The Great Voice Consolidation

Speech is our fastest natural means of communicating. Until we’re all chipped and can talk in wordless brainwaves like Professor X, voice is the human ceiling for external command and expression. With a new market emerging around advances in neural network recognition of vocal inputs, efficiency may well be the core advantage that drives user adoption and so overall maturation of the voice sector.

Its hard to imagine that the voice ecosystem will look anything like the mobile-app layer, or for that matter the early world of early e-commerce marketplaces. Voice as an interface and an experience makes invisible design a reality. There’s still a long way to go to saturate – and potentially replace – software design on the client side. However, all the early Skills (I hate this term fwiw) for the various voice-powered hardware-platforms are 100% invisible once enabled. There’s nothing to look at, click, drag, swipe, post, comment on, delete, log into, or choose to download.

You might think yeah obviously, there’s no screen but shifting away from a base interaction layer that’s visual means the characteristics and design of voice infrastructure will not mirror or even grow out of what’s existed before. There might not be an ‘app store for voice’ for example. Voice-powered products and services will exist and succeed or fail via as yet unknown but fundamentally different looking distribution and discovery mechanisms.

Without visual cues, users will rely on words that they already know today to get what they want from Voice. I think of two general buckets of known ‘wake-up words’ that will drive a voice user’s product and services bias:

Established Internet Brands Today: Sort of like the Sticky Note, we recall certain brands as representative of an entire sector of product or service: Uber and Seamless have held this metonymy distinction. Because voice activation may require users to know both what they want and who provides it, today’s leading brands in any given vertical will have a huge advantage. For better or worse, they are already in our heads as the accompanying solution to what we want, so we’re much more likely to use their names to direct the voice interface.

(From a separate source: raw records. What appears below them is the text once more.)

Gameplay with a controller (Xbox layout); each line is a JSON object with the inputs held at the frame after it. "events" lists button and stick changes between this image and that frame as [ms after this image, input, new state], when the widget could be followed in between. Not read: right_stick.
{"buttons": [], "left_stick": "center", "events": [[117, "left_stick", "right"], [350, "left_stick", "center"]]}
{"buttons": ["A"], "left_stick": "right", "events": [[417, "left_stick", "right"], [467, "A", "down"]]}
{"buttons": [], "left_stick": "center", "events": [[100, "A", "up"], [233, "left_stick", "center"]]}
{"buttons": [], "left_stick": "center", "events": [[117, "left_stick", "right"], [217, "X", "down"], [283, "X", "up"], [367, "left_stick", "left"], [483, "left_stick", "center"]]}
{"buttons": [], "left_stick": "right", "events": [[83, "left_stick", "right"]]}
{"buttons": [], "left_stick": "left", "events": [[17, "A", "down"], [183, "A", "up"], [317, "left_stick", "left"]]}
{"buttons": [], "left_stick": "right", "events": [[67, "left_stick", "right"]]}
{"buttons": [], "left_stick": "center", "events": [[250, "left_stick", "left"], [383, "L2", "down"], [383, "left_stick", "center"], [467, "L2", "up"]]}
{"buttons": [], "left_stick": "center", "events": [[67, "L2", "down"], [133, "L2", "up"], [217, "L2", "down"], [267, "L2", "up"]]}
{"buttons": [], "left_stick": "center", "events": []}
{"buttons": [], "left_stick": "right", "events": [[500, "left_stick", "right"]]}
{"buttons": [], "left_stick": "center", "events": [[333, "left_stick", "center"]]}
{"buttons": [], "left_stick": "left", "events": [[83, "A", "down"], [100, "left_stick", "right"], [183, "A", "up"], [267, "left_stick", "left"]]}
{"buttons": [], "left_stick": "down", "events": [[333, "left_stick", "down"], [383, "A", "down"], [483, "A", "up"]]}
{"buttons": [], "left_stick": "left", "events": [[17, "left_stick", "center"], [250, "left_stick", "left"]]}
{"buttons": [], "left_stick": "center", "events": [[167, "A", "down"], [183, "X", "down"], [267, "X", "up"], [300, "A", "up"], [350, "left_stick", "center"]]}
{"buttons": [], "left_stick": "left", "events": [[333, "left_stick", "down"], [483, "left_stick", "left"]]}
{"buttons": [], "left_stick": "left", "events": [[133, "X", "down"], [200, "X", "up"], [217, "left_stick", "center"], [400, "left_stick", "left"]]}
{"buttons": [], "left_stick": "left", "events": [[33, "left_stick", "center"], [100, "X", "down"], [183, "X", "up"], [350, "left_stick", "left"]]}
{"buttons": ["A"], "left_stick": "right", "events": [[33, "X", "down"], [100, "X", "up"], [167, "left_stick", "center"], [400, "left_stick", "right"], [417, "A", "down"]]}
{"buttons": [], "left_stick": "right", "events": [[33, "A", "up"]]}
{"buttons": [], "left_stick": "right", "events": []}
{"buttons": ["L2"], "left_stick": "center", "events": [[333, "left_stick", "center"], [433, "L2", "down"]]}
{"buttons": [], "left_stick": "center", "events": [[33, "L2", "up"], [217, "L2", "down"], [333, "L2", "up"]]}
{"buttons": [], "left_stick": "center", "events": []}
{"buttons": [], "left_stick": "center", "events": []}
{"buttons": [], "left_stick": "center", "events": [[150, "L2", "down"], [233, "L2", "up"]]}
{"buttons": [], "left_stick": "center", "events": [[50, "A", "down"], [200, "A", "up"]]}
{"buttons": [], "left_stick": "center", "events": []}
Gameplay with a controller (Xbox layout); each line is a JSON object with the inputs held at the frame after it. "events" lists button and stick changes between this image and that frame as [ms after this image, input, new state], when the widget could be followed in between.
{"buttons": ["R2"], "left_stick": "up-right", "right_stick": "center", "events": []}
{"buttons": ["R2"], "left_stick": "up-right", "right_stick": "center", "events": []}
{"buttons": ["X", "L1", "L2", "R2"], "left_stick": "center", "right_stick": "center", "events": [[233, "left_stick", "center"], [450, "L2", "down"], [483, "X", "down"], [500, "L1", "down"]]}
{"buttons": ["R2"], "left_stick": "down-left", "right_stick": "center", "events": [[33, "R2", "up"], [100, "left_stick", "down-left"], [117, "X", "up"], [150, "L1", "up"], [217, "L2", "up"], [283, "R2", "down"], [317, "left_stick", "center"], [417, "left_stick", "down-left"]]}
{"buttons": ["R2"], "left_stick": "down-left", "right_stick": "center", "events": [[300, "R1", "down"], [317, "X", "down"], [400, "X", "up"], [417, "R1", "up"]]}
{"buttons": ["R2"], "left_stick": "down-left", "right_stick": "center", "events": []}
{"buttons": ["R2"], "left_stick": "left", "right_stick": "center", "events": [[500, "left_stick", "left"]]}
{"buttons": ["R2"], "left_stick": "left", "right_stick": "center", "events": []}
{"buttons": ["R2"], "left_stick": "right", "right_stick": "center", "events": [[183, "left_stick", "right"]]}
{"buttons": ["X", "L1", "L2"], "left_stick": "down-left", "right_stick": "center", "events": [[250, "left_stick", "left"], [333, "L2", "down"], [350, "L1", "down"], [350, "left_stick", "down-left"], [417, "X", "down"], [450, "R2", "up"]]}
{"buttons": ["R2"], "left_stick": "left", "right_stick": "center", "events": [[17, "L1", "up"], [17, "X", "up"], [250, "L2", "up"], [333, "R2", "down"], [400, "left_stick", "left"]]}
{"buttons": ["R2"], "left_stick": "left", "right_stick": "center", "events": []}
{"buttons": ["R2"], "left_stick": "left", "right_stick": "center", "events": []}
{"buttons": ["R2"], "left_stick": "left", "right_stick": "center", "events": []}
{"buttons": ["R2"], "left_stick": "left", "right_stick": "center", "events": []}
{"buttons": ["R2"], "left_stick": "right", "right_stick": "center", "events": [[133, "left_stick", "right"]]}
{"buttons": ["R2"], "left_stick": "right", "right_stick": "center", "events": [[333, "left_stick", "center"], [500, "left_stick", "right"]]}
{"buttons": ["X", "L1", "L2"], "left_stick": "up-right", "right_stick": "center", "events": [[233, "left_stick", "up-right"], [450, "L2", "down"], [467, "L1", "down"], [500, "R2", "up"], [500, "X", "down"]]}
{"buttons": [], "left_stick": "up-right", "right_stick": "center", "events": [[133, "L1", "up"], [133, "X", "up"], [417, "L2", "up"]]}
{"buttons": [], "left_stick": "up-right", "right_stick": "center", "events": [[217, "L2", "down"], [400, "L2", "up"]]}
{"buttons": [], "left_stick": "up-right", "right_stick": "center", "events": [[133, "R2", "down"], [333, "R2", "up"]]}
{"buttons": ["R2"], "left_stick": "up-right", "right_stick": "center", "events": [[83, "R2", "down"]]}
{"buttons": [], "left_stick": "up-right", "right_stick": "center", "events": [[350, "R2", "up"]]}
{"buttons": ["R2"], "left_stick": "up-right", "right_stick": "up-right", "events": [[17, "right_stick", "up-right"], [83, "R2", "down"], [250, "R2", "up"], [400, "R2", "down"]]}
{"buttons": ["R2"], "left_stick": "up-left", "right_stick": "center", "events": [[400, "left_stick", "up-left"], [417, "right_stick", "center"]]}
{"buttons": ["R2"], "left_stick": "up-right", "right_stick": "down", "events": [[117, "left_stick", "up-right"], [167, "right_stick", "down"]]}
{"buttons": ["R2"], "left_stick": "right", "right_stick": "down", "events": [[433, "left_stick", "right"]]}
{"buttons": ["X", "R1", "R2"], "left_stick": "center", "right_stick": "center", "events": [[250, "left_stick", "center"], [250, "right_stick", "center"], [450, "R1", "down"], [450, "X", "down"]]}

Real World Category Definitions: An even simpler mental process for new voice users will be calling out the general category of product or service: play music, order lunch, Read news, Schedule doctor’s appointment. Like the Alexa platform today, users may be able to set certain preferences via an or website. But many users may be satisfied if the original request is fulfilled, without caring which internet product or service carried it out. Take streaming media for example, if I say Play Isaiah Rashad or Stream Boogie Nights I really don’t care what service either comes from as long as it does. Even with very specific asks, the value of platform differentiation beyond library volume starts to erode with voice. This reveals another strategic value the move by many media streaming companies to secure exclusive rights to content or create their own.

These two categories of voice-user activation further underscore the future power of dominant voice platforms to develop into independent operating systems. These can then prioritize their own products and services (Amazon already does) or drive the evolution of competitive search monetization and SEO rankings for voice. There are many more open questions to consider about Voice design, user interaction, and market dynamics like: what does a Voice wave without any visuals mean for branding and advertising, which today is driven by measuring clicks, eyeballs, and logo placements? What seems clear is that voice-powered interfaces have the potential to consolidate our product and service selections in the name of efficiency. If wide-open user choice that incites intense competition to acquire those users is a core dynamic of dominant tech ecosystems up to this point, Voice may break from that model.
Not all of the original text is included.